CONSIGNE: Poursuivez le texte sur les difficultés de Carlos Alcaraz sur court couvert en reprenant juste après sa dernière phrase.

TEXTE À LIRE:
○ ○ ○ ○ ○ ○ ○

J’ai pu m’entraîner en indoor mais j’ai finalement peu de matches en compétition au compteur.
« Je n’ai aucune expérience sur courts couvert, a résumé Alcaraz lundi. J’ai pu m’entraîner en indoor mais j’ai finalement peu de matches en compétition au compteur. Je ne sais pas… Tout est question de pratique, de répétition, d’expérience. Je dois faire mieux à cette période de la saison. »
« Cette période de la saison. » La ligne est difficile à tracer entre le fait que Carlos Alcaraz ait un tennis moins efficace indoor et le fait qu’il soit moins bon, car émoussé, en toute fin d’année. Roger Federer a dû attendre ses 23 ans (en 2004), Rafael Nadal et Novak Djokovic leurs 24 ans (en 2010 et 2011, respectivement) pour obtenir l’endurance mentale et physique nécessaires pour maintenant leur niveau d’excellence tout au long d’une saison.
A 21 ans, Carlitos est encore dans cette recherche. Impossible de savoir ce que donne son tennis pratiqué indoor en début d’année. On ne l’a jamais aperçu à Rotterdam ou Montpellier mais toujours sur la terre de Buenos Aires ou Rio en février.
Alcaraz incroyable en extérieur
Alcaraz ne possède, a priori, aucune raison de ne pas exceller sur court couvert, où l’absence de contrainte météo rendrait ses coups et sa polyvalence plus clinique encore. Mais c’est peut-être le processus contraire qui est à l’œuvre selon Patrick Mouratoglou, coach de Naomi Osaka et co-fondateur de Tennis Majors. « Alcaraz est incroyablement bon en extérieur. Ce qui dérange la plupart des joueurs – le vent, le soleil…. – n’a finalement pas de prise sur lui et ses qualités physiques, sa puissance et son toucher. Il ne peut pas utiliser cet atout en indoor, cet avantage y est neutralisé. »
« C’est aussi un joueur qui aime contrôler le jeu, souligne Mouratoglou. Il sait défendre mais c’est plus difficile pour lui de contrôler sur court couvert, car tout le monde sert bien, et car le jeu de tout le monde est comme sublimé indoor. » Les données collectées par la société de collecte et visualisation de données Tennis Viz illustrent parfaitement cet état de fait.
« La grande diffèrence entre le Alcaraz outdoor et indoor, c’est ce que l’on appelle le steal score, sa capacité à renverser un point quand l’adversaire est en position d’attaque », indique un rapport réalisé pour Tennis Majors. « Il en était à 29% en 2003, c’est très bas comparé à ses 40% outdoor 2024. »

○ ○ ○ ○ ○ ○ ○

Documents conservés
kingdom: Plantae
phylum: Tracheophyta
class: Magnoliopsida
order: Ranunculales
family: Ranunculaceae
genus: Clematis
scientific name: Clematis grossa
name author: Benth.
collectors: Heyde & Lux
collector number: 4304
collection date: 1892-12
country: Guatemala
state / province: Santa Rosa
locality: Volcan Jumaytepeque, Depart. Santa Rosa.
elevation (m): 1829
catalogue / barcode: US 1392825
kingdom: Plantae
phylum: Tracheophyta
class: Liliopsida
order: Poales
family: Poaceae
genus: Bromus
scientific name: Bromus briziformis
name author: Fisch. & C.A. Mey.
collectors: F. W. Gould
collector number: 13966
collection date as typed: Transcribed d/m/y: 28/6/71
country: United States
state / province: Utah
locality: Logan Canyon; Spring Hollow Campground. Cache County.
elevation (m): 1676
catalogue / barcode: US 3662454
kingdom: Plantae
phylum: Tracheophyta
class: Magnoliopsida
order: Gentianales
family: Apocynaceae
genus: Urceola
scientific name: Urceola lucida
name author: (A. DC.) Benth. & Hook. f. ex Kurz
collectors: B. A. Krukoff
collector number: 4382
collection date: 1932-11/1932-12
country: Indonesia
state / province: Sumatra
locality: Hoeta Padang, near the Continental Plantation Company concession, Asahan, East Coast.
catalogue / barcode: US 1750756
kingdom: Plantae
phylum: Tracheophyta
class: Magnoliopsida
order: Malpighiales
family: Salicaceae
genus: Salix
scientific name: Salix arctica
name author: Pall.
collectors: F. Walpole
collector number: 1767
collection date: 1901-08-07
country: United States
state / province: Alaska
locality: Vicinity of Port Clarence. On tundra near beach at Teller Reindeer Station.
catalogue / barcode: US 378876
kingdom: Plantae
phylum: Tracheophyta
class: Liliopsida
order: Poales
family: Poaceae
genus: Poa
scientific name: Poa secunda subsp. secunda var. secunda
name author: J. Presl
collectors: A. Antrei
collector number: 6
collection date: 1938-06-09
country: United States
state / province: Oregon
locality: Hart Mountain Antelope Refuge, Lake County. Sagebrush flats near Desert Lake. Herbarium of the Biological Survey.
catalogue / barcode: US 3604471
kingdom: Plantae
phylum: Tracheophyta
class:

○ ○ ○ ○ ○ ○ ○

VOTRE RÉPONSE:
Alcaraz plus souvent sur la défensive
Ce chiffre a augmenté en 2024, avec 37% au cours de ses deux premiers matches aux ATP Finals, 36% contre Jarry au premier tour du Rolex Paris Masters et même 41% contre Humbert à Paris. Mais ce chiffre dissimule une autre difficulté bien documentée par Patrick Mouratoglou : Alcaraz n’a pas passé que 23% du temps en attaque face à Humbert contre 31% pour son hyper agressif adversaire.
A ce stade de sa carrière, Alcaraz ne tire pas encore bénéfice de la hausse de la qualité de son service, mécanique sur court couvert – surtout cette année avec une accélération des surfaces constatée. Si l’indice de qualité de son coup passe de 7,9 (2004 outdoor) à 8,4 (ATP Finals 2024), son retour passe de 8,1 à 7, essentiellement en raison de l’impact accru du service de ses adversaires.
Je serai un très bon joueur indoor un jour, je n’ai aucun doute à ce sujet
« Il n’y a aucune raison objective pour qu’Alcaraz ne soit pas capable de déployer du très bon tennis indoor, développe Mouratoglou. Il a juste probablement besoin d’y jouer davantage. » Car si toutes les stats de TennisViz enseignement que tout le jeu d’Alcaraz a moins d’impact sur cour couvert – notamment en coup droit, où la rotation de sa balle est moins rapide –, elles enseignent aussi que c’est une affaire de petits réglages. « Je serai un très bon joueur indoor un jour, je n’ai aucun doute à ce sujet » conclut Alcaraz, qui sait aussi que Rafael Nadal n’a jamais gagné ni le Rolex Paris Masters, ni les ATP Finals.